Dilemas da doação de órgãos
Enviada em 21/10/2019
A série americana “Grey´s Anatomy” se passa em um hospital e aborda vários dilemas, entre eles, a da doação de órgãos, retratando tanto o lado da família que precisa decidir se irá doar o órgão do ente querido, tanto da pessoa que está esperando a doação. Fora da ficção, a situação retratada no drama se repete, e a quantidade de órgãos doados não é o suficiente para atender todos que necessitam. Logo, é necessário perceber que os principais motivos por essa problemática são, a falta de informações sobre o processo de doação e a infraestrutura inadequada dos hospitais, principalmente dos públicos.
Em primeiro plano, vale ressaltar que a falta de informação é um dos principais motivos que leva as famílias a negarem a doação. Segundo dados publicados pela Associação Brasileira de Transplante de Órgãos (ABTO), cerca de 47% das famílias recusam a doar os órgãos de parentes. Isso deve, principalmente, pelo fato de muitos não entenderem que para que a doação seja realizada o paciente precisa ter morte encefálica, que é um processo irreversível. Assim, ficam com receio de seu familiar possuir alguma chance de melhorar e não permitem a doação.

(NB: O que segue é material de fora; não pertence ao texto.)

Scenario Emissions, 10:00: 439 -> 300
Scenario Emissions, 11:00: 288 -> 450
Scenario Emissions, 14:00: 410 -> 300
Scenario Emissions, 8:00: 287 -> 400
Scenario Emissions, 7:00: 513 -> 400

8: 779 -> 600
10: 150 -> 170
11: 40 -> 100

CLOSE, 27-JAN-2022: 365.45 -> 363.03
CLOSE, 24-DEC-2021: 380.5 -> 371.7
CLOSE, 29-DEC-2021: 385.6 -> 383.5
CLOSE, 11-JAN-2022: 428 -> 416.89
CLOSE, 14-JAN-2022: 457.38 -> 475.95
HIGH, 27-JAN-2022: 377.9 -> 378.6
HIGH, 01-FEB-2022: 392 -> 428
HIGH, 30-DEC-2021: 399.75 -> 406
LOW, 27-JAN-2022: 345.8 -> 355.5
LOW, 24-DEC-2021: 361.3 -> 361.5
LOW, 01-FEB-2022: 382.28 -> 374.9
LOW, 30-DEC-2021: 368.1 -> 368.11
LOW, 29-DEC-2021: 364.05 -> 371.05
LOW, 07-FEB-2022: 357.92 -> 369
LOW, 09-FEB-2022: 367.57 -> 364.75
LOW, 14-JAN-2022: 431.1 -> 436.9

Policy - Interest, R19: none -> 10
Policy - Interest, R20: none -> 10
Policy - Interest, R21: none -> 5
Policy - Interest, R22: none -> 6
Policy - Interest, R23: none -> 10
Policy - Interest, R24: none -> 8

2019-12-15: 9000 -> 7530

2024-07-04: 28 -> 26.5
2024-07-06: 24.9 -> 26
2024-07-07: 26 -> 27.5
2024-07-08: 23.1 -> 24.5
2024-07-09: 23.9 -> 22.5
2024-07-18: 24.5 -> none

Aliado a isso, ainda se nota uma grande falta de infraestrutura nos hospitais, e isso impossibilita a doação de órgãos de maneira eficaz. De acordo com uma reportagem publicada pela Folha de São Paulo, o Brasil desperdiça cerca de 50% dos órgãos para transplante, seja por causa de equipes despreparadas ou por falta de material e verba. Assim, o crescimento no número de doações é limitado por uma infraestrutura precária e falta de investimento governamental.
Infere-se, portanto, que resolver os dilemas relacionados a doação de órgãos é um grande desafio. Posto isto, o Governo Federal, aliado as mídias, deve agir em favor da população, criando propagandas que abordam a doação de órgãos e seu processo, ressaltando o fato de que a morte encefálica é irreversível, assim garantindo informação para a população e rompendo com mitos relacionados a doação. Aliado a isto, o Ministério da Saúde deve destinar mais verbo para esse setor, com intuito de criar programas que melhor capacitam os profissionais para lidar com esse tipo de situação, além de investir em melhores equipamentos, assim evitando desperdiço de órgãos totalmente utilizáveis. Feito isso, a doação de órgãos deixara de ser um dilema, e a fila de esperar não será maior que a quantidade de órgãos disponíveis.